Department of Neurology, West China Hospital, Sichuan University, 37th Guoxuexiang Road, Chengdu, 610041, Sichuan, China.
NIHR University College London Hospitals Biomedical Research Centre, UCL Institute of Neurology, Queen Square, London, WC1N 3BG, UK.
J Neurol. 2017 Dec;264(12):2378-2386. doi: 10.1007/s00415-017-8626-5. Epub 2017 Oct 9.
We aimed to assess suicidality risk amongst people who had had anti-N-methyl-D-aspartate receptor (NMDAR) encephalitis. All people with a definitive diagnosis of anti-NMDAR encephalitis in West China Hospital between June 2012 and February 2017 were identified and their notes were retrospectively reviewed. Demographic and clinical characteristics and risk predictors for suicidality were summarized; those with suicidality were compared to those without. 17 of 133 people (13%) presented with suicidality symptoms: 7 (5%) with suicidal ideation; 8 (6%) who attempted suicide; and 2 (1.5%) who completed suicide.

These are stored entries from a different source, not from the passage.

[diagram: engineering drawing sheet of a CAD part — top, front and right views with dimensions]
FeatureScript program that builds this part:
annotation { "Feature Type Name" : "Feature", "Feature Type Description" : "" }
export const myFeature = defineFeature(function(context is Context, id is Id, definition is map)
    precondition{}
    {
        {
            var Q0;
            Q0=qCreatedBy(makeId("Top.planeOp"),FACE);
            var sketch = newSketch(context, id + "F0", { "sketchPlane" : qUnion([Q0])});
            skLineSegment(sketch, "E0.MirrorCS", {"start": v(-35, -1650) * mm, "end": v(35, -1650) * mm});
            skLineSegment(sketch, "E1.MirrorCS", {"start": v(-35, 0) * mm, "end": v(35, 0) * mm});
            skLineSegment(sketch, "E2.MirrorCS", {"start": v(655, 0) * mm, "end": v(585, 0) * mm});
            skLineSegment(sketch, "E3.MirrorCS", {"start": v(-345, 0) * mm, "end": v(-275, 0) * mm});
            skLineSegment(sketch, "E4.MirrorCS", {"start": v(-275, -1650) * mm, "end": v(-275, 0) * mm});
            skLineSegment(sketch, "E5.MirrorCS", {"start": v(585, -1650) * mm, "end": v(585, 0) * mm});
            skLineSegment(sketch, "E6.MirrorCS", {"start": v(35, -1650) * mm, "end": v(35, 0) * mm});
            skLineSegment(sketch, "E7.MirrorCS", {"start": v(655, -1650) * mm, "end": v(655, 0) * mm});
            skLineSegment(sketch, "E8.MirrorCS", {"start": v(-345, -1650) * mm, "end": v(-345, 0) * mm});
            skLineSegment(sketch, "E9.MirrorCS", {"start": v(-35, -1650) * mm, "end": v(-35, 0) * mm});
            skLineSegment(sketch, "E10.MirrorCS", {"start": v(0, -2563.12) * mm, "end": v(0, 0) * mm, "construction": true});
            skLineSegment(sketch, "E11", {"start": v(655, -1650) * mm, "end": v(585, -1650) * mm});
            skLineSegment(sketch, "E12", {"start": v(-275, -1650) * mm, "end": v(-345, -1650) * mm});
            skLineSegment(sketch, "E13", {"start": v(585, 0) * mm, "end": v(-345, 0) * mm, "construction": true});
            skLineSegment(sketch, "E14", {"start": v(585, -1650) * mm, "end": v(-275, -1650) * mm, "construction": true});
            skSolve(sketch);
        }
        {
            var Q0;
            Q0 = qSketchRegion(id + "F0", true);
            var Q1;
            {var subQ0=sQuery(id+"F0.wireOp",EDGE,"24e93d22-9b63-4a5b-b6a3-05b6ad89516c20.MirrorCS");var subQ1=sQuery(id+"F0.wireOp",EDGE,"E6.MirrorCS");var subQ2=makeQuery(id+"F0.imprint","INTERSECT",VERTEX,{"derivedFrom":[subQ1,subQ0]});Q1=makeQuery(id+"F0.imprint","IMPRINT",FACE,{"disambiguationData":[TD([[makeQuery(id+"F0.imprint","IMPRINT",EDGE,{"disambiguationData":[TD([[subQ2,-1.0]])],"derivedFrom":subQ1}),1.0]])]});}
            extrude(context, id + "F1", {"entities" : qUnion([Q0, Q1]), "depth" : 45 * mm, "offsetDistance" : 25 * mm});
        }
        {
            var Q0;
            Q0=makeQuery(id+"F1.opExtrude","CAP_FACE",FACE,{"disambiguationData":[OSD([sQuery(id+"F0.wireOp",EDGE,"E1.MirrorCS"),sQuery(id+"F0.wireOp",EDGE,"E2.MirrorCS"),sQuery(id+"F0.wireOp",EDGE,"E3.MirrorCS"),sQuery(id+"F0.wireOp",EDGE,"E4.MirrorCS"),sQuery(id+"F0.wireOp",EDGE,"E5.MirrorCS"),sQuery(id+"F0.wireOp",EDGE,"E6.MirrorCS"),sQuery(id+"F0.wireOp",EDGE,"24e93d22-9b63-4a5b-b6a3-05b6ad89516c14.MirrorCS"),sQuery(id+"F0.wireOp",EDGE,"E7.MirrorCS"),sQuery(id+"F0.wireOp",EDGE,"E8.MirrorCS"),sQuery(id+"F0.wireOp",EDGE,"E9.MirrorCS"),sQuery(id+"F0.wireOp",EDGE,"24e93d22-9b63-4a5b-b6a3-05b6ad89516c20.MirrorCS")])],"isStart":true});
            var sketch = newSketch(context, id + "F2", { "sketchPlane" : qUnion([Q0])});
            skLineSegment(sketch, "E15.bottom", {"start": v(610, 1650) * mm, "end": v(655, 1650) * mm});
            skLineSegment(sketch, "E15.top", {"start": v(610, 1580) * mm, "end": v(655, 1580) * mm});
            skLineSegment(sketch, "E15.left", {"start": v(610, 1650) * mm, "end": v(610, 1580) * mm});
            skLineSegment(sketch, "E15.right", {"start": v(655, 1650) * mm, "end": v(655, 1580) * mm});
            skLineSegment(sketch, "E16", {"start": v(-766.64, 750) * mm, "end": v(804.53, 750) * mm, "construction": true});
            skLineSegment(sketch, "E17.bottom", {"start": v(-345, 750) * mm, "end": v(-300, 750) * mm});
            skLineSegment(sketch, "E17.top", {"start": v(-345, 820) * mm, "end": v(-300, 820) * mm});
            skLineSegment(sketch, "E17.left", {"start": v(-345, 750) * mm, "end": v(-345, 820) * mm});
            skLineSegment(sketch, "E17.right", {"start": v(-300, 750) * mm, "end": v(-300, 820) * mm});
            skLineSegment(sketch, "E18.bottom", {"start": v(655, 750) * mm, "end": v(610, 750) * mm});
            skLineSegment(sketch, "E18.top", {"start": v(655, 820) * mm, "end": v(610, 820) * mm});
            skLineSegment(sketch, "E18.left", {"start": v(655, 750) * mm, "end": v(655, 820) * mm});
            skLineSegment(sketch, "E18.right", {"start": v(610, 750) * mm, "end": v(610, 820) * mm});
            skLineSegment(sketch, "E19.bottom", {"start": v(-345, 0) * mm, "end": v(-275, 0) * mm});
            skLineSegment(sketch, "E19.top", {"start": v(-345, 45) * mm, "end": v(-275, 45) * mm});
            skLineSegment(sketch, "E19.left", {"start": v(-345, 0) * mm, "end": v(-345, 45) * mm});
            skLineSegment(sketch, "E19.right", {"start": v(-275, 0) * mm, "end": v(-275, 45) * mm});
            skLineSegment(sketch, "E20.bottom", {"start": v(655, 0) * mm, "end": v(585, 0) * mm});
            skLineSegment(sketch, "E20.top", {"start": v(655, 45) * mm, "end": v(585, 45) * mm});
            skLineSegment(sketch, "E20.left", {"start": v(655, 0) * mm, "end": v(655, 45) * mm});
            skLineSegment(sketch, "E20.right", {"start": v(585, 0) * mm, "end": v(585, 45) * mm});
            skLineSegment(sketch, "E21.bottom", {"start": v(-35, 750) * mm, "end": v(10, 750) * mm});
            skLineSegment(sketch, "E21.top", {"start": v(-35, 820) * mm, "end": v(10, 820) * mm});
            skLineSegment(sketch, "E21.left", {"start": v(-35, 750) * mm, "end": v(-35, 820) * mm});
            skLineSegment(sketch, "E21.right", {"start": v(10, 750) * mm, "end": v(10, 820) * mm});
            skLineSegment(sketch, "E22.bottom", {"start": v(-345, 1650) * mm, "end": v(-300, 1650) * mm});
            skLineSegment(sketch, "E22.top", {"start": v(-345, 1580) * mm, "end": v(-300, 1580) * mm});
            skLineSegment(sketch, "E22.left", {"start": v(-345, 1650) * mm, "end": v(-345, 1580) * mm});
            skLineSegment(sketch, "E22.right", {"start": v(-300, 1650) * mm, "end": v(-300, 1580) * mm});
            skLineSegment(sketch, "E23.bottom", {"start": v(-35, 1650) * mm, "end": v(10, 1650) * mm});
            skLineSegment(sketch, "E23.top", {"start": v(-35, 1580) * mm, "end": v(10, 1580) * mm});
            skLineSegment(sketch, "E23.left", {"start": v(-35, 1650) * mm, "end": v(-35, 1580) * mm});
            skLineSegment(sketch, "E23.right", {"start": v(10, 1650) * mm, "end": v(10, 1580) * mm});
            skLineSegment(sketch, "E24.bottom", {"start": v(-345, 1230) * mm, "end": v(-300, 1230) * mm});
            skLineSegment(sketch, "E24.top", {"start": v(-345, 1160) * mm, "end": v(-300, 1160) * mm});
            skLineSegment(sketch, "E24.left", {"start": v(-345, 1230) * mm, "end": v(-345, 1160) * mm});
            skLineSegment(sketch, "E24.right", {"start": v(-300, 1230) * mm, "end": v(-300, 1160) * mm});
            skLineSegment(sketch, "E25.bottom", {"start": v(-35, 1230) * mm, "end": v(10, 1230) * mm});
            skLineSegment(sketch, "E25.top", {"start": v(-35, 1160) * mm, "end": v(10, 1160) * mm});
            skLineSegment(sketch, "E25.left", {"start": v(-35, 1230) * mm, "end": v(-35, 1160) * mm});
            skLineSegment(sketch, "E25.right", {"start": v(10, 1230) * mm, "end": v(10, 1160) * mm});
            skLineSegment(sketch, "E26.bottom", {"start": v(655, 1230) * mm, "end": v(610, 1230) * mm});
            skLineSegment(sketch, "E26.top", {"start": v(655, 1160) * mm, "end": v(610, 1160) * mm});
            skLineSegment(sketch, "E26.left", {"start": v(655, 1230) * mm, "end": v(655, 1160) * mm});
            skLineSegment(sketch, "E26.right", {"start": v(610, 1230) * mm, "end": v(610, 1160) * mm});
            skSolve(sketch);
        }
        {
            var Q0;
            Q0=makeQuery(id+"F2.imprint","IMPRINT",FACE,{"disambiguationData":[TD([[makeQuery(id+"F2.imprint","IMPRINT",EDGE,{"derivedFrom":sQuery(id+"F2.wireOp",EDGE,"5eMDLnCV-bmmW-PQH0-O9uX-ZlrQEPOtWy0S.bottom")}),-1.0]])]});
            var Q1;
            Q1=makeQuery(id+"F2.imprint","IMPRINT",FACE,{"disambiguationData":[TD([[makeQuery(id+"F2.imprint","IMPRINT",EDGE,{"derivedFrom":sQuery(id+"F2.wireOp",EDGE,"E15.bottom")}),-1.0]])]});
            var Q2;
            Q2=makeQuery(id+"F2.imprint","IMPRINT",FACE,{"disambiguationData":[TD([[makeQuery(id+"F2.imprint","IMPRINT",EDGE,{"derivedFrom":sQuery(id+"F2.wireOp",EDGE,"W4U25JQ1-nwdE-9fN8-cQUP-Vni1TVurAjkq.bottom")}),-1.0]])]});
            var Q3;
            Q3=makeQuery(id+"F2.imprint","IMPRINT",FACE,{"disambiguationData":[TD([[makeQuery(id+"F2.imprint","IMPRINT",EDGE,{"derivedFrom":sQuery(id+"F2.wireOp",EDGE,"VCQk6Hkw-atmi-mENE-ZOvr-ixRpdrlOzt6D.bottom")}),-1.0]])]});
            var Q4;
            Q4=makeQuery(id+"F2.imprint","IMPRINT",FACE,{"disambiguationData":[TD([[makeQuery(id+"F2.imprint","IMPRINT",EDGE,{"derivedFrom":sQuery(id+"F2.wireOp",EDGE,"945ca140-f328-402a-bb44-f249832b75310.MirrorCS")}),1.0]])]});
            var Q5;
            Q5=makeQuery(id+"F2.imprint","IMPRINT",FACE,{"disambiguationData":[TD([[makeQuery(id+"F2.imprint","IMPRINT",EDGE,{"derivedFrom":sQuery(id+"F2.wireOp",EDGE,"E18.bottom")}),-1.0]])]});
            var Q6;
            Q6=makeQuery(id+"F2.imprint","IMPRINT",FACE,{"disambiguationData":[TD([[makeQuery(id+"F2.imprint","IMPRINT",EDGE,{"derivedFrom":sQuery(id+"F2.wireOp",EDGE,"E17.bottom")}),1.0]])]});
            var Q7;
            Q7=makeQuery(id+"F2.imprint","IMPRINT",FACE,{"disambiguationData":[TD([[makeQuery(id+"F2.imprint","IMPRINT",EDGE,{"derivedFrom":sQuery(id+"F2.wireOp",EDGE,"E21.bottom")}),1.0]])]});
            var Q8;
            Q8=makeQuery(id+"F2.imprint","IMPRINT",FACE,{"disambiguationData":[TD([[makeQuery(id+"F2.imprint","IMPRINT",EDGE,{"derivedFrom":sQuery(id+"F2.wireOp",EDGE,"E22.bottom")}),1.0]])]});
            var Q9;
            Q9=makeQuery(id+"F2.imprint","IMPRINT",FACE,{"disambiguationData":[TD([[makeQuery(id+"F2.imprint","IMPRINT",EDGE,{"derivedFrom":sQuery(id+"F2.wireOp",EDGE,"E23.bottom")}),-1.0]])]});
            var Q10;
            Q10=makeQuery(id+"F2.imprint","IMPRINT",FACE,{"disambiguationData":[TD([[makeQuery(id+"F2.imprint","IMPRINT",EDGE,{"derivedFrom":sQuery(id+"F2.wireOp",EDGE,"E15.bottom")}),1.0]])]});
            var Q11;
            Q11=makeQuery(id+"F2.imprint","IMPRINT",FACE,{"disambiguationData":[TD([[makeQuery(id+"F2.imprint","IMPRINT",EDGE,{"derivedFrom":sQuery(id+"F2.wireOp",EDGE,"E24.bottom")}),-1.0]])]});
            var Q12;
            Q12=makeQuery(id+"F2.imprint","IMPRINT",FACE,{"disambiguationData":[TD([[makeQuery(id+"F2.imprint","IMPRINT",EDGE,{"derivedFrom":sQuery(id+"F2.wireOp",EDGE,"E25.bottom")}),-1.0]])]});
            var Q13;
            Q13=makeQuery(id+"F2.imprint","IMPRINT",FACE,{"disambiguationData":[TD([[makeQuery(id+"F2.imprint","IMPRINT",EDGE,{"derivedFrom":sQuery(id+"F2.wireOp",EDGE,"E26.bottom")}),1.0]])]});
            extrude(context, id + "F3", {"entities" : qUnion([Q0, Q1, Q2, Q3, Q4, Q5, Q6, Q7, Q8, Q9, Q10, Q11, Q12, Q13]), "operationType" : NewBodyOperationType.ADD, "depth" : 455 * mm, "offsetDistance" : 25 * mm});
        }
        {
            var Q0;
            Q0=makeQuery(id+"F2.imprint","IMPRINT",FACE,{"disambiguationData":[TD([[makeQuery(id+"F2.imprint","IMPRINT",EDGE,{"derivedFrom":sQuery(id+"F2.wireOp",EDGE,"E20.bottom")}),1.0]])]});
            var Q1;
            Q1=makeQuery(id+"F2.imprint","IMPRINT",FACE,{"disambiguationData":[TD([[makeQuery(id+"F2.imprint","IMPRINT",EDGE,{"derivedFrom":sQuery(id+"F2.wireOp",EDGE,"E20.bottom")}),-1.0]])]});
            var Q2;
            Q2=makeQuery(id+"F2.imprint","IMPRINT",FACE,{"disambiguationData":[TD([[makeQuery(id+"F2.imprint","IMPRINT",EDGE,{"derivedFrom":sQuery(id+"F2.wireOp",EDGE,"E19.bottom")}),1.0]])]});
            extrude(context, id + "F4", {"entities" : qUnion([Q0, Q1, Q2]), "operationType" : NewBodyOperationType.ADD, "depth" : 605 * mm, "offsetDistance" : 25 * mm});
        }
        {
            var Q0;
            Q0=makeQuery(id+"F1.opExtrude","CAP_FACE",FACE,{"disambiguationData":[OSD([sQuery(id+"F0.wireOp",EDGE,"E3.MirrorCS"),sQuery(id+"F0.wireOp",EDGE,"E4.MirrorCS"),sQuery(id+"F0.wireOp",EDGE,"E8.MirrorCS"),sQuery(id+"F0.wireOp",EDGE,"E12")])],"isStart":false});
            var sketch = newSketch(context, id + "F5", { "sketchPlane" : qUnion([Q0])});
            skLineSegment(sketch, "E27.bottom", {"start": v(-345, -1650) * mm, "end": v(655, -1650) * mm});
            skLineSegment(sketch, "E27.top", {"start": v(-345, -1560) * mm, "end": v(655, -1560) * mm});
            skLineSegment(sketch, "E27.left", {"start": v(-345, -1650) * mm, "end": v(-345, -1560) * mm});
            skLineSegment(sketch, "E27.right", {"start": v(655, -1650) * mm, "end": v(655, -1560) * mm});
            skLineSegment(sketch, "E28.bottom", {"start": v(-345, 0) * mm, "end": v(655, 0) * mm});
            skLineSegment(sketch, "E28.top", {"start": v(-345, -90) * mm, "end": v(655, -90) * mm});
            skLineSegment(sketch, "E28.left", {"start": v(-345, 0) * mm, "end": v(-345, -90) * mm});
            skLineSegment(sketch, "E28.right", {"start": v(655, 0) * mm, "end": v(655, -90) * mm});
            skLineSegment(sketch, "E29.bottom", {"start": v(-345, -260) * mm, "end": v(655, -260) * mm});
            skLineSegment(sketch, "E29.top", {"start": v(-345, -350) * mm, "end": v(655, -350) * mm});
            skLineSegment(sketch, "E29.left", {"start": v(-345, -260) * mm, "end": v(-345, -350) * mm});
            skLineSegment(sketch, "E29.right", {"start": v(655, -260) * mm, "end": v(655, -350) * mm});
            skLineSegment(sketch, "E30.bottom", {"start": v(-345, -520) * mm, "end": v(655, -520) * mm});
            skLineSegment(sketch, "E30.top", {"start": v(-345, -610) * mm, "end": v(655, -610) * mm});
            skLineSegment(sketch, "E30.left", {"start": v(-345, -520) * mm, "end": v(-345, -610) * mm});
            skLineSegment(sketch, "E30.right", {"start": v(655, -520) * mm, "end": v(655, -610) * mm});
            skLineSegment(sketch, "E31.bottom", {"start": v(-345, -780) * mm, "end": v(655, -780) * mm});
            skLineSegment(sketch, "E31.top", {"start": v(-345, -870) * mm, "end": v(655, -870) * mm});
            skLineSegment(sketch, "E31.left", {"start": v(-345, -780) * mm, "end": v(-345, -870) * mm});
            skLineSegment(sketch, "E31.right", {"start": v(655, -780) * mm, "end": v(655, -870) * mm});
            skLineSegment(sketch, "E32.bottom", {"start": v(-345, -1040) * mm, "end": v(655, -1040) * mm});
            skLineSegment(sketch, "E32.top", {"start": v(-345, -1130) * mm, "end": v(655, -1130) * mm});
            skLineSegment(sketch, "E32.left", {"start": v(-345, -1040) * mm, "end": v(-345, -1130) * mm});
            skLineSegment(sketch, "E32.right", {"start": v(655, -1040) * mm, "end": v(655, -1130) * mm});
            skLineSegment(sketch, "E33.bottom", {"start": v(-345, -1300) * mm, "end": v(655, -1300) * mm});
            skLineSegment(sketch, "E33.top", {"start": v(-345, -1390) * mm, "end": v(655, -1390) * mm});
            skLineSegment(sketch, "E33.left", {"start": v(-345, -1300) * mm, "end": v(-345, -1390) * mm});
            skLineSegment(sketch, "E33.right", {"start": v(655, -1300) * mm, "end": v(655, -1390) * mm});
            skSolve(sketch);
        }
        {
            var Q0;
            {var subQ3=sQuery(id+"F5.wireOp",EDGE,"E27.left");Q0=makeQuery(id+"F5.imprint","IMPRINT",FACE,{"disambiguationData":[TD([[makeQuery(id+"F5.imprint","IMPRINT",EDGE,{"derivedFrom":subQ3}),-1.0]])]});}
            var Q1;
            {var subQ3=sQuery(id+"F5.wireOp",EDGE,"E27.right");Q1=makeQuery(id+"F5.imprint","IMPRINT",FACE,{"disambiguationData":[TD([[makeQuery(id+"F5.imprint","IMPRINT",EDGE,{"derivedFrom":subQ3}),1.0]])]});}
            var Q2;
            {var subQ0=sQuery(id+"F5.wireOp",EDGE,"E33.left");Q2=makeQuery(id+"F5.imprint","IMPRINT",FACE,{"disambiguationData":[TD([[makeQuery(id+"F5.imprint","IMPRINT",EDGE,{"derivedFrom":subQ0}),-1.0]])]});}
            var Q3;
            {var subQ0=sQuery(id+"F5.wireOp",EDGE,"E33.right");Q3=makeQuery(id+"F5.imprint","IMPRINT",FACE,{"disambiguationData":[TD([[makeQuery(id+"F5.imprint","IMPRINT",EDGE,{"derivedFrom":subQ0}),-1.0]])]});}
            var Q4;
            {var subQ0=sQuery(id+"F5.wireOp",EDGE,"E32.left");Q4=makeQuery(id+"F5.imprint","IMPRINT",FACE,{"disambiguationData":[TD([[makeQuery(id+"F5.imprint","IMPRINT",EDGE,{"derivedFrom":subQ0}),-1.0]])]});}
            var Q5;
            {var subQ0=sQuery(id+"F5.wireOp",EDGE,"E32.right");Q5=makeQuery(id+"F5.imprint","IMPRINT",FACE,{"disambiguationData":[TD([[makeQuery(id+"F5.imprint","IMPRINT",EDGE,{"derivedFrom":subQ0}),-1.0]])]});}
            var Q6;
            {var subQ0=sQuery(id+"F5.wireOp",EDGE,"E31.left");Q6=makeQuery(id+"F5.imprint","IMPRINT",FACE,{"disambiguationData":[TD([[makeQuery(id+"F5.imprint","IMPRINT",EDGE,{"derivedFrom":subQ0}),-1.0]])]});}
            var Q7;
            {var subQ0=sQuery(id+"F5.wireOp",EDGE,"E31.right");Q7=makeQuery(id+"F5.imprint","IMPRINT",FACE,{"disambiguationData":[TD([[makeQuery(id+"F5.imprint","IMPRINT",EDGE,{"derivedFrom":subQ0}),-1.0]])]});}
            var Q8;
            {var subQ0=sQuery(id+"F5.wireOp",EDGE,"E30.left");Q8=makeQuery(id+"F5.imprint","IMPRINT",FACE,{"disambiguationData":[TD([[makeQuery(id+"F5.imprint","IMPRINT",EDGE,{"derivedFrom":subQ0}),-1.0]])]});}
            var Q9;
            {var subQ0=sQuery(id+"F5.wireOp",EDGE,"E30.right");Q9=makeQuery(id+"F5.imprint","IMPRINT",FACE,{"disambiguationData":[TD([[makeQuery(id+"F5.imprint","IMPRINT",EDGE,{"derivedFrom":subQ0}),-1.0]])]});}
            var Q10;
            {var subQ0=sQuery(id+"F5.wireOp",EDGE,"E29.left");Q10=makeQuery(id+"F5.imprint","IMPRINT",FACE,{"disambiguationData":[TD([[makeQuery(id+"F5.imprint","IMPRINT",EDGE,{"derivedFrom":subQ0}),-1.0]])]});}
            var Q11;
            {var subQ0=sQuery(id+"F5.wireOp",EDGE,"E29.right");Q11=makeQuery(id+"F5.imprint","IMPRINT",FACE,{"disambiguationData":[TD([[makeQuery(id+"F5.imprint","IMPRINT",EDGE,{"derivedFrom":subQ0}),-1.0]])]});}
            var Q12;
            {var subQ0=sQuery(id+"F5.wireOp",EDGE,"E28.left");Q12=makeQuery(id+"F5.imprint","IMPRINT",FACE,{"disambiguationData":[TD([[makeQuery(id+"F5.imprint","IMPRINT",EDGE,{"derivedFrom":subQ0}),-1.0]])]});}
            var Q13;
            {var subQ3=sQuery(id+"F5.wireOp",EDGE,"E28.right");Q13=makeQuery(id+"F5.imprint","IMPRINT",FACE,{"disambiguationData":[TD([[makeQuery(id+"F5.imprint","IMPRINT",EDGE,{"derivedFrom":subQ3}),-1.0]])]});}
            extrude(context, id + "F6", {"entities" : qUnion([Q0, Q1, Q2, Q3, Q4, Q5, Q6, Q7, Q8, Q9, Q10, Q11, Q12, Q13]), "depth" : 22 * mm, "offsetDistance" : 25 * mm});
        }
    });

Median age was 27 (16-78) years, most were female [13 (76%)]. Compared with those with no suicidality, psychiatric symptoms as the initial symptoms were more frequent in those who reported suicidality (p = 0.039); insomnia, aggression, mania, depression and delusion were also more common (p < 0.05). The use of antidepressants (p < 0.001) and recurrence of encephalitis (p = 0.020) were higher in people with suicidality than in those without. Other characteristics were not significantly different in those who had suicidality and those who did not. Suicidality is a common and potentially lethal risk for people with anti-NMDAR encephalitis. Those presenting with psychiatric symptoms as the initial symptom and with insomnia, aggression, mania, depression and delusion should be carefully screened for suicidality. Closely monitoring people who have been treated with antidepressants is necessary.
我们旨在评估抗 N-甲基-D-天冬氨酸受体(NMDAR)脑炎患者的自杀风险。确定 2012 年 6 月至 2017 年 2 月期间在华西医院确诊为抗 NMDAR 脑炎的所有患者,并回顾性审查其病历。总结自杀风险的人口统计学和临床特征及预测因素;比较有自杀意念者和无自杀意念者。133 例患者中有 17 例(13%)出现自杀意念:7 例(5%)有自杀意念;8 例(6%)自杀未遂;2 例(1.5%)自杀身亡。年龄中位数为 27 岁(16-78 岁),大多数为女性[13 例(76%)]。与无自杀意念者相比,有自杀意念者以精神症状为首发症状更为常见(p=0.039);失眠、攻击性、躁狂、抑郁和妄想也更为常见(p<0.05)。有自杀意念者使用抗抑郁药(p<0.001)和脑炎复发(p=0.020)的比例高于无自杀意念者。其他特征在有自杀意念者和无自杀意念者之间无显著差异。自杀意念是抗 NMDAR 脑炎患者常见且潜在致命的风险。那些以精神症状为首发症状且伴有失眠、攻击性、躁狂、抑郁和妄想的患者应仔细筛查自杀意念。密切监测已使用抗抑郁药治疗的患者是必要的。